Dos sete policiais que a Polícia Civil identificou, quatro
cumprem prisão temporária de 30 dias solicitada pela promotora Raquel Isotton e
decretada pelo juiz Roberto Coutinho Borba. Estão presos os irmãos Marcelo
Machado Maier, 35 anos, e Márcio Machado Maier, 32 anos (ambos soldados), e os
também soldados Charles Alexandre Ávila da Silva, 33 anos, e Fernando de Souza
e Silva, 24 anos. Os demais, dois homens e uma mulher cujos nomes não foram
divulgados, foram afastados do serviço.
As investigações apontam esses integrantes do POE do 24º BPM
como autores de uma chacina que resultou em quatro mortes, em 13 de julho de
2011, no bairro Salomé. Mas já surgiram indícios de que o grupo teria cometido
homicídios em fevereiro e maio do mesmo ano, uma outra chacina em agosto de
2008 e um assassinato em julho daquele ano. Seriam 10 execuções, todas em
Alvorada, em que os nomes dos policiais figuram como suspeitos — e outras duas
mortes recentes, na Rua Panamericana, podem incrementar essa lista macabra.

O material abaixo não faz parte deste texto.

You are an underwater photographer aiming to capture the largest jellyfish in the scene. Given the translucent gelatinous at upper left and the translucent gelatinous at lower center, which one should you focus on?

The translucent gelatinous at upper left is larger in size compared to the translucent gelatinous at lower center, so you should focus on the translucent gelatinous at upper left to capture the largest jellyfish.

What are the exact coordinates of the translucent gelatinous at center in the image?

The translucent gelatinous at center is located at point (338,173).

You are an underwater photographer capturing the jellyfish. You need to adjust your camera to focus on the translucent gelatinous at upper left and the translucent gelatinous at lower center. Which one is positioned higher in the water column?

As primeiras pistas surgiram logo após a chacina de 2011.
Carentes de efetivo numa cidade que acumula recordes de homicídios, os
policiais civis de Alvorada ainda patinavam na investigação quando receberam um
bilhete em papel ofício, redigido em letra de forma, com a seguinte mensagem:
"Meus colegas no batalhão formaram um 'Esquadrão da Morte'. Ao invés de
prender, matam. Não concordo." A folha vinha acompanhada de listas de
nomes e telefones dos policiais suspeitos de crimes, além de apelidos de
pessoas a quem eles teriam atormentado. Via de regra, delinquentes e seus
familiares.
Os agentes da 1ª DP tomaram depoimentos de pessoas que
teriam sido ameaçadas e até torturadas. Uma delas assegurou que os assassinatos
não seriam apenas por ideologia e disse que os PMs teriam matado por encomenda
do traficante Marcos "Pé Podre", da facção criminosa Bala na Cara.
Com o relato dessas testemunhas na mão e a lista fornecida
pelo informante-policial, os investigadores conseguiram junto à juíza Carla De
Cesaro autorização para interceptar seus telefones. Numa conversa por celular
com um colega do POE, um dos soldados se queixa de não ter arranjado provas
contra um delinquente.
— Bah, derrubei aquela casa lá, mas não achei nada.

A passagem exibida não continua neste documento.